Много друзей было и в Копенгагене: Ханс Кристиан легко сближался с людьми, если они выказывали симпатию к нему. Но на первом меете были дома Коллина и Вульфа.
Сам капитан Вульф — тот самый переводчик Шекспира и моряк, которого когда-то начинающий драматург оторвал от завтрака своей трагедией, — не очень-то много уделял времени слагельсейскому гостю, но зато его жена и дочь приняли искреннее участие в судьбе Ханса Кристиана. Выражали они это участие каждая по-своему. Фру Вульф терпеливо выслушивала его жалобы на Мейслинга, ободряла и наставляла его, стремясь привить ему собственные взгляды и понятия и искоренить из его головы «несчастную блажь» — надежду стать поэтом. Ее дочь Генриэтта, или Иетта, как сокращенно звали ее в семье, этой надежде сочувствовала, так же как и ее оденсейская тезка. Когда Ханс Кристиан впервые познакомился с Иеттой Вульф, он испытал тяжелое чувство горячей и беспомощной жалости и неловкости: эта крохотная девушка с нежным голоском была горбата.

====

## Задания к выполнению
[A] Как в семье сокращённо называли Генриэтту, дочь капитана Вульфа, согласно отрывку о Хансе Кристиане и семье Вульфа?
[B] Напишите продолжение отрывка о Хансе Кристиане и семье Вульфа, начав сразу после его последнего предложения.
Приведённые далее материалы здесь никакой роли не играют.

====

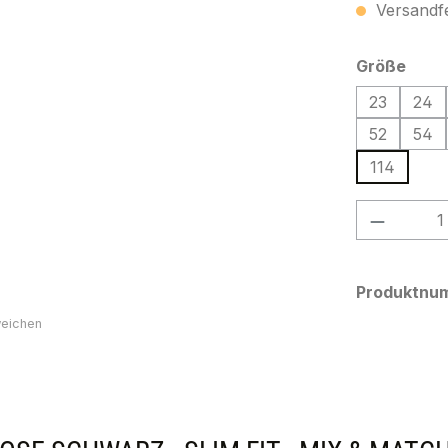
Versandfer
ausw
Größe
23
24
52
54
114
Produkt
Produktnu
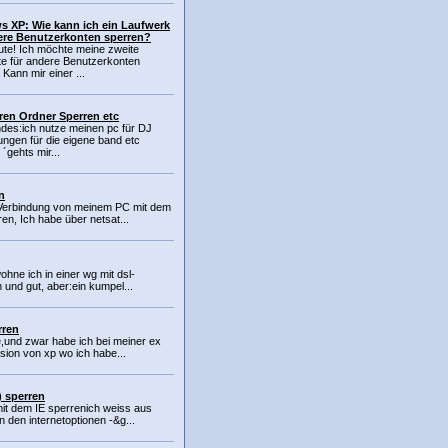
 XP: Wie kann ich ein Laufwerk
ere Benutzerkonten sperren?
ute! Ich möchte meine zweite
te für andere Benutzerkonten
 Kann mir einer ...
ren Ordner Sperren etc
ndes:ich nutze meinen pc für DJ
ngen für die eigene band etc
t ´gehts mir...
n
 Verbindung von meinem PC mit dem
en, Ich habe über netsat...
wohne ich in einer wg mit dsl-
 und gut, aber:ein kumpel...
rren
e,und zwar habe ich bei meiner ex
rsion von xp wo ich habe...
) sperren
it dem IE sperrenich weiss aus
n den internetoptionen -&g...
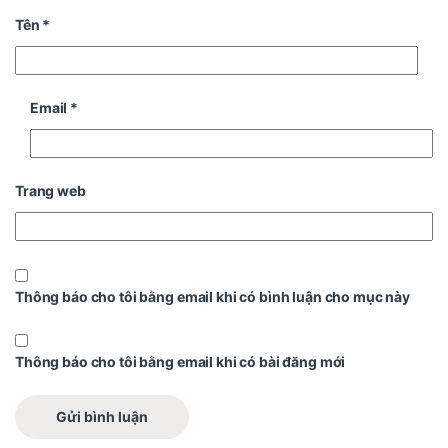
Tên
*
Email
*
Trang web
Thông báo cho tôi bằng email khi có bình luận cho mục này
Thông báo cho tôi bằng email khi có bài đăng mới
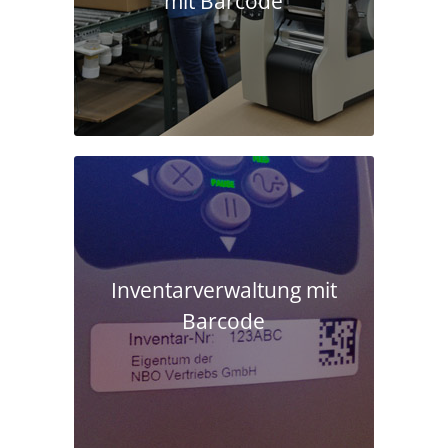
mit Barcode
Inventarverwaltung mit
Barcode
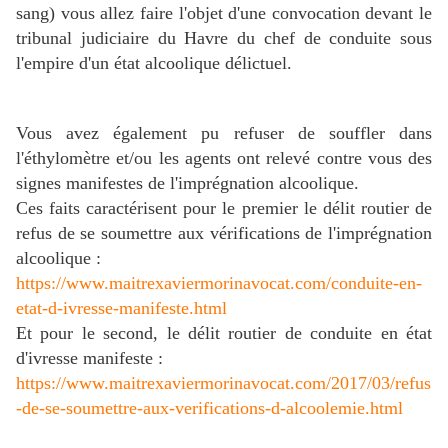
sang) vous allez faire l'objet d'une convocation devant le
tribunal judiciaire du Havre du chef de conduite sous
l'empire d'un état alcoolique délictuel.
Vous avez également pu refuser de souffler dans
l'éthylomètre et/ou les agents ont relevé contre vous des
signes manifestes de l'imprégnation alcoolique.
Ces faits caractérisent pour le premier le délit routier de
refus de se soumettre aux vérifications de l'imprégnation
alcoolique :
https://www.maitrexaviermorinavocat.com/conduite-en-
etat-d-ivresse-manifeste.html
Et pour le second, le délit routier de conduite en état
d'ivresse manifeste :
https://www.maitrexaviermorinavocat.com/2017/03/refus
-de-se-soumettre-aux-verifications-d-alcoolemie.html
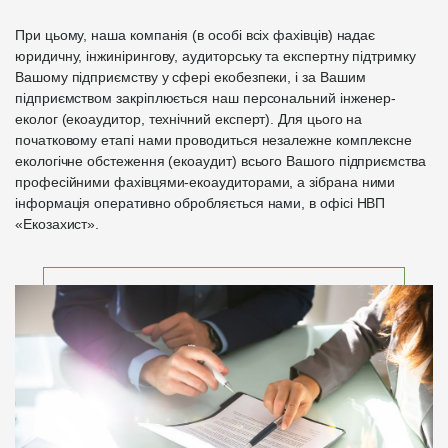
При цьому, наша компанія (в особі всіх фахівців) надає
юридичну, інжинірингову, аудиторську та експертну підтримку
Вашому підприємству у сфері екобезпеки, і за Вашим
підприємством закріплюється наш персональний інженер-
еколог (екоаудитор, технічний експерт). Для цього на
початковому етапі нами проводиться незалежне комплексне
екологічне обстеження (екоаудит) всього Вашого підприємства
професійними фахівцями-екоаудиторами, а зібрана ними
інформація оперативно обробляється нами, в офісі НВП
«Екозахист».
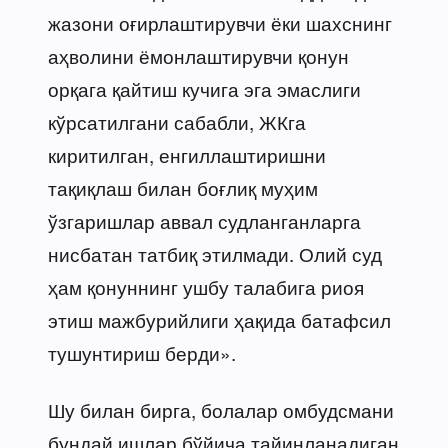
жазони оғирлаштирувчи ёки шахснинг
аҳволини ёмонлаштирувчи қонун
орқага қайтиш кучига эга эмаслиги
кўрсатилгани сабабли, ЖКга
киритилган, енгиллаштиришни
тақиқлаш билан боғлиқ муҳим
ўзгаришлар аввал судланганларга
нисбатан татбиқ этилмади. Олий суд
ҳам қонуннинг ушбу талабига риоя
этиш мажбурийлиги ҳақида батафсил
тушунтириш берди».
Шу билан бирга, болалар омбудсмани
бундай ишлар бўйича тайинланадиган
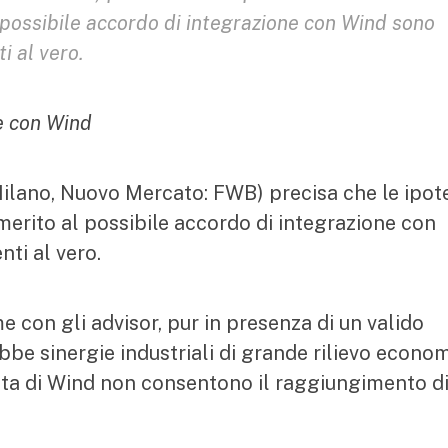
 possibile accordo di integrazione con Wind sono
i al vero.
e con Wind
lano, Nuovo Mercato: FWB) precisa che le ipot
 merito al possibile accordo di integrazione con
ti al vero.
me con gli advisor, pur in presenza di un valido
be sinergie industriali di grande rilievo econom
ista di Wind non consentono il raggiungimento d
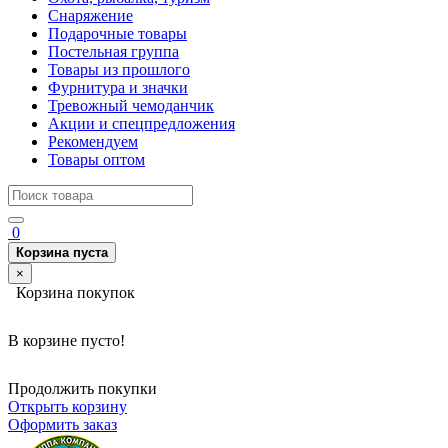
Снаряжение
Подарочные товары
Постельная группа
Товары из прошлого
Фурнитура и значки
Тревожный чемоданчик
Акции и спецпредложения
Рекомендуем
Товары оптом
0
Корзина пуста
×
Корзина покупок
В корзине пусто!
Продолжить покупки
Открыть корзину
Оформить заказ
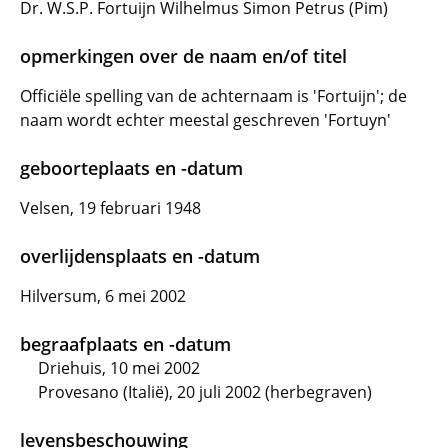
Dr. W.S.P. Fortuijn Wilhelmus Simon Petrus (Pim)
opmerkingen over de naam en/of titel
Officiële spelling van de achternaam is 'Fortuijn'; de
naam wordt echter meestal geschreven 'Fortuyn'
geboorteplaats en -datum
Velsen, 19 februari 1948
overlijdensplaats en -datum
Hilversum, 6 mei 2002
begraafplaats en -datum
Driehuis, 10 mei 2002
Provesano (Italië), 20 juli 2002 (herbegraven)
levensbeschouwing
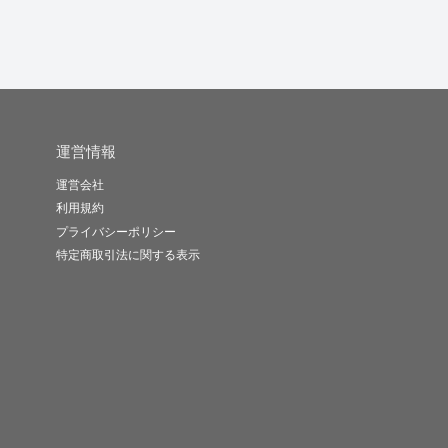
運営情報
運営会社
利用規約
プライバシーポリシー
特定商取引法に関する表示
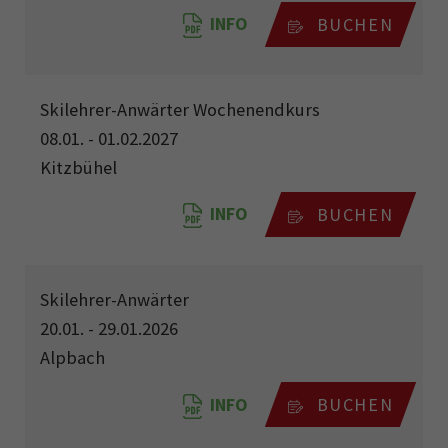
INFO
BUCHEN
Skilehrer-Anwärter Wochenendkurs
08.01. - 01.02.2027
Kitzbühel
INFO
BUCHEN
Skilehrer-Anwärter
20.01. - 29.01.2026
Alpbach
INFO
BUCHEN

====

## Ожидаемые ответы
[A] Иеттой.

[B]
Но очень скоро неловкость рассеялась: Иетта держалась так непринужденно-весело, разговаривала с таким остроумием и живостью, что Ханс Кристиан был совершенно очарован. У них оказалось много общего: умение подмечать смешное (в Слагельсе эта способность Ханса Кристиана была подавлена гнетом Мейслинга, но в Копенгагене она вновь вспыхивала в нем), склонность к причудливым и забавным фантазиям, мечты о далеких теплых странах, страстная любовь к чтению.
В просторной, изящно обставленной квартире Вульфов Ханс Кристиан снова начинал чувствовать себя Аладдином, попавшим, наконец, в замок из нищей лачуги.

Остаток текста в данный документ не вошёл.